### Data supplied:
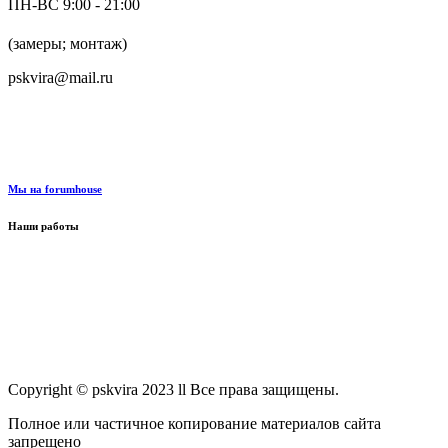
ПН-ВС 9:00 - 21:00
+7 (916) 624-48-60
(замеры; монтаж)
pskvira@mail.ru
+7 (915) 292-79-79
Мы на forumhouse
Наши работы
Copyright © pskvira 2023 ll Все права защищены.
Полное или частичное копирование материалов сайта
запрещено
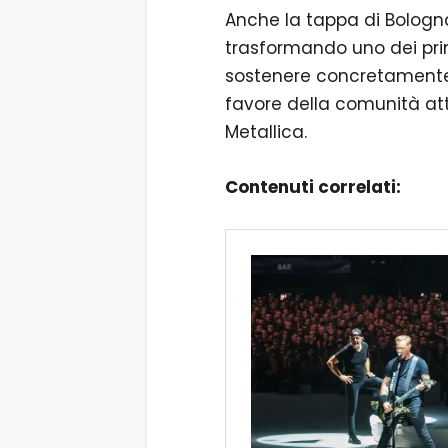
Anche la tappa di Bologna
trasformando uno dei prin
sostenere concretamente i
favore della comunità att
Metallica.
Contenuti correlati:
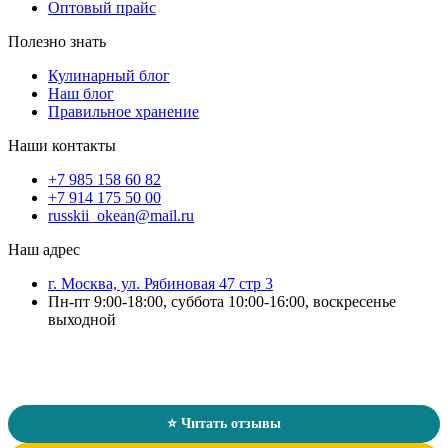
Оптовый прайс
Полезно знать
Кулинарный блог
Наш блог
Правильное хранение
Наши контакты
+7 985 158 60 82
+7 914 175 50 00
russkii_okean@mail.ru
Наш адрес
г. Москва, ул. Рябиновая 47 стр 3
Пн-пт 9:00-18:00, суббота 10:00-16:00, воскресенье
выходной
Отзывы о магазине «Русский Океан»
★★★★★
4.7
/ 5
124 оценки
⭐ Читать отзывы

==

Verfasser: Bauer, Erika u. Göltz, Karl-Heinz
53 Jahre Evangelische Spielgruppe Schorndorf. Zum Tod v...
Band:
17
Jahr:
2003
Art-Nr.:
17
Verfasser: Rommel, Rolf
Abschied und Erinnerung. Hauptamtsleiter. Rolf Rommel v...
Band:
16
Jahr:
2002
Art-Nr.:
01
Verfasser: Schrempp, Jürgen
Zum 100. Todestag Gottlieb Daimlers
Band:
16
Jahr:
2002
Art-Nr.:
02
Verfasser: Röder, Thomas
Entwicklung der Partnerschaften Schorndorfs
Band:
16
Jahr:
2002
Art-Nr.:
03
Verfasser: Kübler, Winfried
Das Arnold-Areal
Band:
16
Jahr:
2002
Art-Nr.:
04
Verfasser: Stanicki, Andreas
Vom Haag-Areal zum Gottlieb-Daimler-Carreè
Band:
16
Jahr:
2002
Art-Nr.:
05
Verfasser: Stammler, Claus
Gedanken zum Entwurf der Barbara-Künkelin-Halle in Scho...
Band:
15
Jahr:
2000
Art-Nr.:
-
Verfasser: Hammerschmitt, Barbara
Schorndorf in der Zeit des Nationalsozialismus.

...

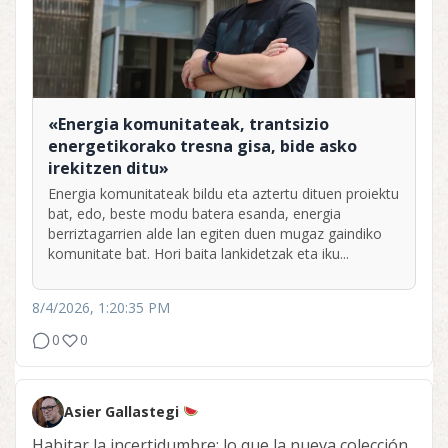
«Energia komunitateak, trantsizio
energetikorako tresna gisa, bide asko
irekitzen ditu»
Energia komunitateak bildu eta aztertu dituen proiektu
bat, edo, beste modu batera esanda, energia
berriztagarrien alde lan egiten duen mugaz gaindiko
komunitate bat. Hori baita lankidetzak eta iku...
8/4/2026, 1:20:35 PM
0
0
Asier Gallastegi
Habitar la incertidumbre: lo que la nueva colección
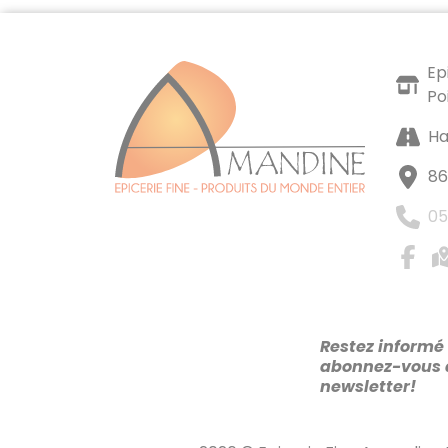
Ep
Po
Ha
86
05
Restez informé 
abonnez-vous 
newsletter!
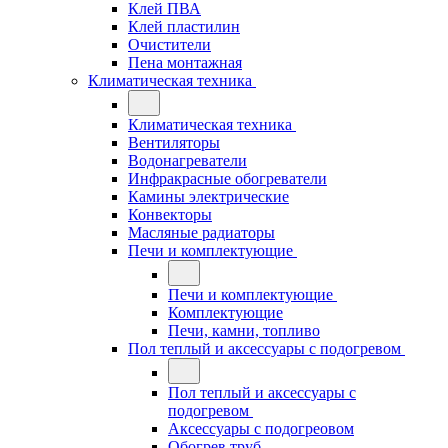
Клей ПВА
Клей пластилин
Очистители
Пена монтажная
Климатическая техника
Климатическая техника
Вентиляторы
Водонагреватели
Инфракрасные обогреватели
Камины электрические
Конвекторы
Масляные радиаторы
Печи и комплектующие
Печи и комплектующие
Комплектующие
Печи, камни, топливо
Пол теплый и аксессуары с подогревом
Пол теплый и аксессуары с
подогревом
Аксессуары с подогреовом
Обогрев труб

### Exercise goal:
Among the records above, find each line containing the string "Gottlieb" and copy it.

### Solution to the exercise:
Zum 100. Todestag Gottlieb Daimlers
Vom Haag-Areal zum Gottlieb-Daimler-Carreè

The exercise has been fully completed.